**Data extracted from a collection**
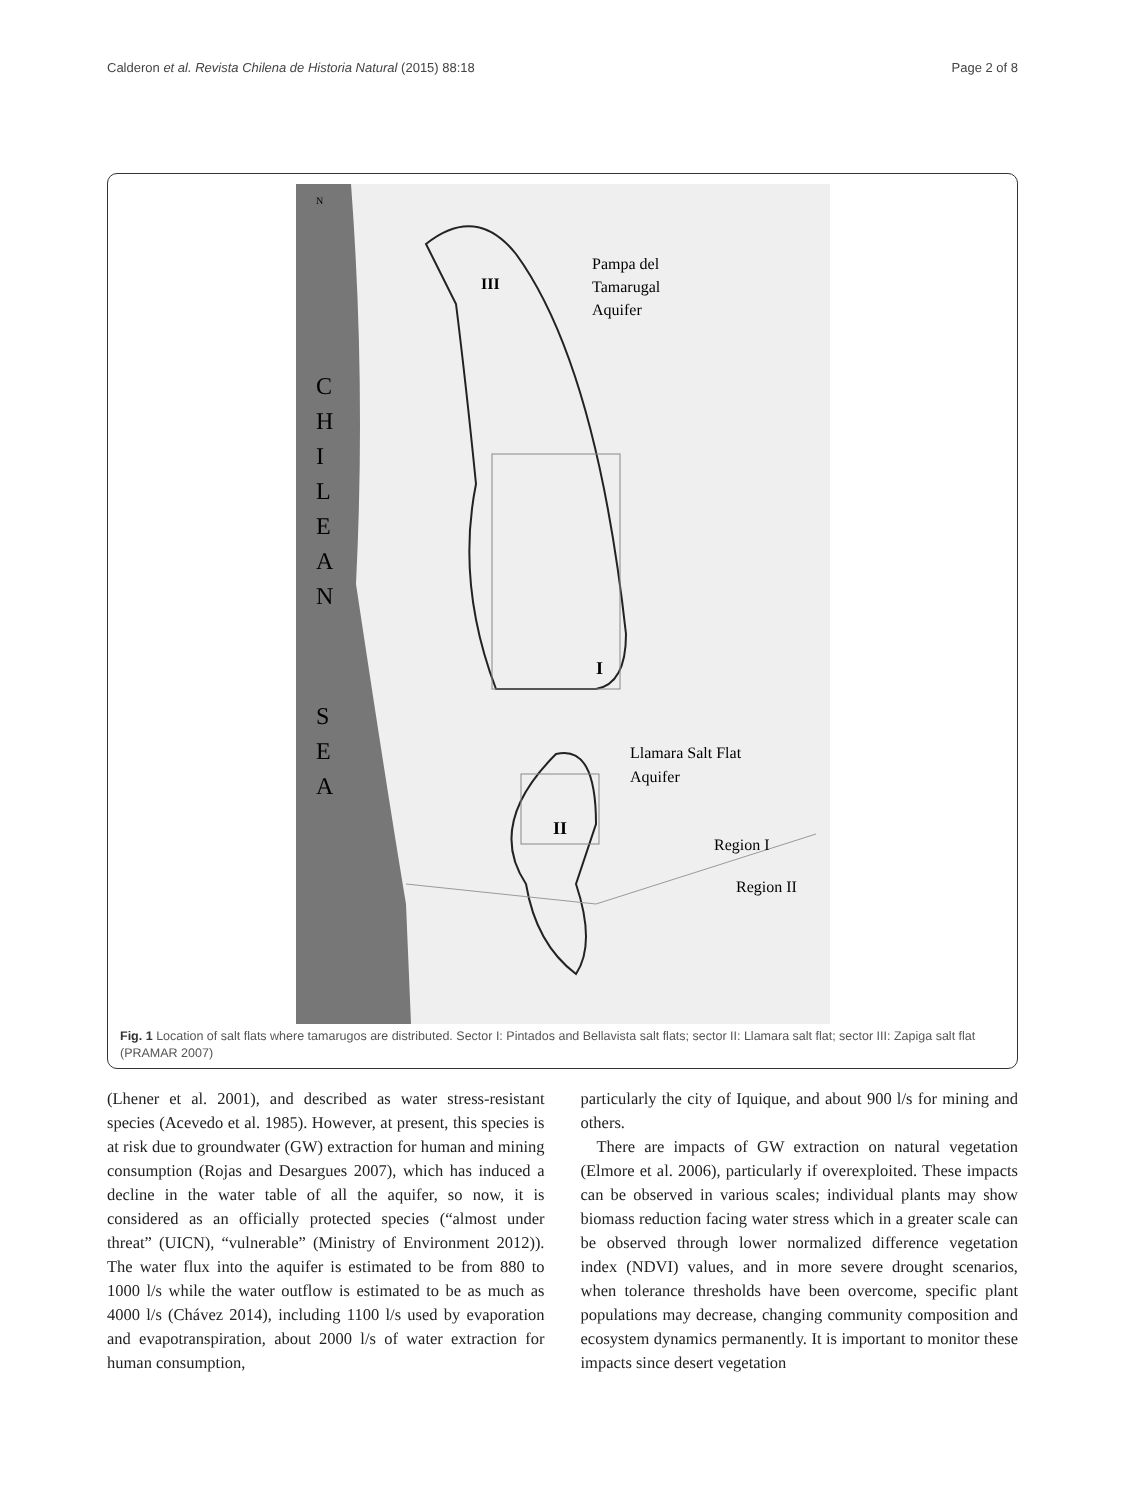Calderon et al. Revista Chilena de Historia Natural (2015) 88:18 Page 2 of 8
C
H
I
L
E
A
N
S
E
A
N
III
Pampa del
Tamarugal
Aquifer
I
Llamara Salt Flat
Aquifer
II
Region I
Region II
Fig. 1 Location of salt flats where tamarugos are distributed. Sector I: Pintados and Bellavista salt flats; sector II: Llamara salt flat; sector III: Zapiga salt flat (PRAMAR 2007)
(Lhener et al. 2001), and described as water stress-resistant species (Acevedo et al. 1985). However, at present, this species is at risk due to groundwater (GW) extraction for human and mining consumption (Rojas and Desargues 2007), which has induced a decline in the water table of all the aquifer, so now, it is considered as an officially protected species (“almost under threat” (UICN), “vulnerable” (Ministry of Environment 2012)). The water flux into the aquifer is estimated to be from 880 to 1000 l/s while the water outflow is estimated to be as much as 4000 l/s (Chávez 2014), including 1100 l/s used by evaporation and evapotranspiration, about 2000 l/s of water extraction for human consumption,
particularly the city of Iquique, and about 900 l/s for mining and others.
There are impacts of GW extraction on natural vegetation (Elmore et al. 2006), particularly if overexploited. These impacts can be observed in various scales; individual plants may show biomass reduction facing water stress which in a greater scale can be observed through lower normalized difference vegetation index (NDVI) values, and in more severe drought scenarios, when tolerance thresholds have been overcome, specific plant populations may decrease, changing community composition and ecosystem dynamics permanently. It is important to monitor these impacts since desert vegetation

**Task to complete**
Exactly as they appear above, write out all the entries, but not the images.

**Answer below**
Calderon et al. Revista Chilena de Historia Natural (2015) 88:18 Page 2 of 8
C
H
I
L
E
A
N
S
E
A
N
III
Pampa del
Tamarugal
Aquifer
I
Llamara Salt Flat
Aquifer
II
Region I
Region II
Fig. 1 Location of salt flats where tamarugos are distributed. Sector I: Pintados and Bellavista salt flats; sector II: Llamara salt flat; sector III: Zapiga salt flat (PRAMAR 2007)
(Lhener et al. 2001), and described as water stress-resistant species (Acevedo et al. 1985). However, at present, this species is at risk due to groundwater (GW) extraction for human and mining consumption (Rojas and Desargues 2007), which has induced a decline in the water table of all the aquifer, so now, it is considered as an officially protected species (“almost under threat” (UICN), “vulnerable” (Ministry of Environment 2012)). The water flux into the aquifer is estimated to be from 880 to 1000 l/s while the water outflow is estimated to be as much as 4000 l/s (Chávez 2014), including 1100 l/s used by evaporation and evapotranspiration, about 2000 l/s of water extraction for human consumption,
particularly the city of Iquique, and about 900 l/s for mining and others.
There are impacts of GW extraction on natural vegetation (Elmore et al. 2006), particularly if overexploited. These impacts can be observed in various scales; individual plants may show biomass reduction facing water stress which in a greater scale can be observed through lower normalized difference vegetation index (NDVI) values, and in more severe drought scenarios, when tolerance thresholds have been overcome, specific plant populations may decrease, changing community composition and ecosystem dynamics permanently. It is important to monitor these impacts since desert vegetation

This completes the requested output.